**Task description**. Output the entire listing without altering anything.
----------
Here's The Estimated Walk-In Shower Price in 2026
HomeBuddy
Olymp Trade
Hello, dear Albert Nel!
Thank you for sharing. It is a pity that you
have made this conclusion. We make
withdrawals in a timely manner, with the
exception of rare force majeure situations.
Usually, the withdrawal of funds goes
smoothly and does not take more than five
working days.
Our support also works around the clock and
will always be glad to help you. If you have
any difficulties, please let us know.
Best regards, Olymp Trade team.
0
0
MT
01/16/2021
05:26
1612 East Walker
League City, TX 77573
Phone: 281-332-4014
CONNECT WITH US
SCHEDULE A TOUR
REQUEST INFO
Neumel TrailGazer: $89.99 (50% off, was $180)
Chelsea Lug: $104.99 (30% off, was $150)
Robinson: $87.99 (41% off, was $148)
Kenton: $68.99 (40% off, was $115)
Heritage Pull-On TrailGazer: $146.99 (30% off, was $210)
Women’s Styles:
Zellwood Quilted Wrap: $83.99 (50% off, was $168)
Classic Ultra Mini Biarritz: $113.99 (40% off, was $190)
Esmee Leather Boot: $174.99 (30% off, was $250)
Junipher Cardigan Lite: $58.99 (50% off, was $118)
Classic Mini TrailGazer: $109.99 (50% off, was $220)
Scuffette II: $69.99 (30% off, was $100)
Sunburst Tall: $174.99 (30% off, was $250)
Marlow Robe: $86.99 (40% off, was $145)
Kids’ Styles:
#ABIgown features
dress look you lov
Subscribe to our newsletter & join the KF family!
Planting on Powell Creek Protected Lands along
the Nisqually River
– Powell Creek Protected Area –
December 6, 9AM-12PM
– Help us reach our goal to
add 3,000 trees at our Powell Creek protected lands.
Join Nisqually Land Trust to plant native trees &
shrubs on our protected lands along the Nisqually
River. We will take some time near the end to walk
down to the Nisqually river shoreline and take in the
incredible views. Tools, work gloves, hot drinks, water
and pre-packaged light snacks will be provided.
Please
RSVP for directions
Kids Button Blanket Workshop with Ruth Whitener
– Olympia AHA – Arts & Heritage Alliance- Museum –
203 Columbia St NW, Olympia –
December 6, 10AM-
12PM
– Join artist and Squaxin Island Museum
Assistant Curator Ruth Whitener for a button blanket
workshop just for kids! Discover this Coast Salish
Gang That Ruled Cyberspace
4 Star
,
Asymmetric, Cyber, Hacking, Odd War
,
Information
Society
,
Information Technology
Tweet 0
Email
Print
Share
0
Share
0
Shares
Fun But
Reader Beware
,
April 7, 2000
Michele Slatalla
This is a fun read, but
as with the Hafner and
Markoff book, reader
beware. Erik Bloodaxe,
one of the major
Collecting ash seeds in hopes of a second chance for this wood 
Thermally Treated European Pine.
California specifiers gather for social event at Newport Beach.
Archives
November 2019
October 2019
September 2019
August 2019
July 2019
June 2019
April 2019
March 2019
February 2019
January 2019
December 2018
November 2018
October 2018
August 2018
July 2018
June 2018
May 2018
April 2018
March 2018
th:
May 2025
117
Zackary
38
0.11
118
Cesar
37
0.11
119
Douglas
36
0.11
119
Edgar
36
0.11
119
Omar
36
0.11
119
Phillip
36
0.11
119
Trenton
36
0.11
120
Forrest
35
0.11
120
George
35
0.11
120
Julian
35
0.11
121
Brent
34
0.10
----------
**Written reply**.
Here's The Estimated Walk-In Shower Price in 2026
HomeBuddy
Olymp Trade
Hello, dear Albert Nel!
Thank you for sharing. It is a pity that you
have made this conclusion. We make
withdrawals in a timely manner, with the
exception of rare force majeure situations.
Usually, the withdrawal of funds goes
smoothly and does not take more than five
working days.
Our support also works around the clock and
will always be glad to help you. If you have
any difficulties, please let us know.
Best regards, Olymp Trade team.
0
0
MT
01/16/2021
05:26
1612 East Walker
League City, TX 77573
Phone: 281-332-4014
CONNECT WITH US
SCHEDULE A TOUR
REQUEST INFO
Neumel TrailGazer: $89.99 (50% off, was $180)
Chelsea Lug: $104.99 (30% off, was $150)
Robinson: $87.99 (41% off, was $148)
Kenton: $68.99 (40% off, was $115)
Heritage Pull-On TrailGazer: $146.99 (30% off, was $210)
Women’s Styles:
Zellwood Quilted Wrap: $83.99 (50% off, was $168)
Classic Ultra Mini Biarritz: $113.99 (40% off, was $190)
Esmee Leather Boot: $174.99 (30% off, was $250)
Junipher Cardigan Lite: $58.99 (50% off, was $118)
Classic Mini TrailGazer: $109.99 (50% off, was $220)
Scuffette II: $69.99 (30% off, was $100)
Sunburst Tall: $174.99 (30% off, was $250)
Marlow Robe: $86.99 (40% off, was $145)
Kids’ Styles:
#ABIgown features
dress look you lov
Subscribe to our newsletter & join the KF family!
Planting on Powell Creek Protected Lands along
the Nisqually River
– Powell Creek Protected Area –
December 6, 9AM-12PM
– Help us reach our goal to
add 3,000 trees at our Powell Creek protected lands.
Join Nisqually Land Trust to plant native trees &
shrubs on our protected lands along the Nisqually
River. We will take some time near the end to walk
down to the Nisqually river shoreline and take in the
incredible views. Tools, work gloves, hot drinks, water
and pre-packaged light snacks will be provided.
Please
RSVP for directions
Kids Button Blanket Workshop with Ruth Whitener
– Olympia AHA – Arts & Heritage Alliance- Museum –
203 Columbia St NW, Olympia –
December 6, 10AM-
12PM
– Join artist and Squaxin Island Museum
Assistant Curator Ruth Whitener for a button blanket
workshop just for kids! Discover this Coast Salish
Gang That Ruled Cyberspace
4 Star
,
Asymmetric, Cyber, Hacking, Odd War
,
Information
Society
,
Information Technology
Tweet 0
Email
Print
Share
0
Share
0
Shares
Fun But
Reader Beware
,
April 7, 2000
Michele Slatalla
This is a fun read, but
as with the Hafner and
Markoff book, reader
beware. Erik Bloodaxe,
one of the major
Collecting ash seeds in hopes of a second chance for this wood 
Thermally Treated European Pine.
California specifiers gather for social event at Newport Beach.
Archives
November 2019
October 2019
September 2019
August 2019
July 2019
June 2019
April 2019
March 2019
February 2019
January 2019
December 2018
November 2018
October 2018
August 2018
July 2018
June 2018
May 2018
April 2018
March 2018
th:
May 2025
117
Zackary
38
0.11
118
Cesar
37
0.11
119
Douglas
36
0.11
119
Edgar
36
0.11
119
Omar
36
0.11
119
Phillip
36
0.11
119
Trenton
36
0.11
120
Forrest
35
0.11
120
George
35
0.11
120
Julian
35
0.11
121
Brent
34
0.10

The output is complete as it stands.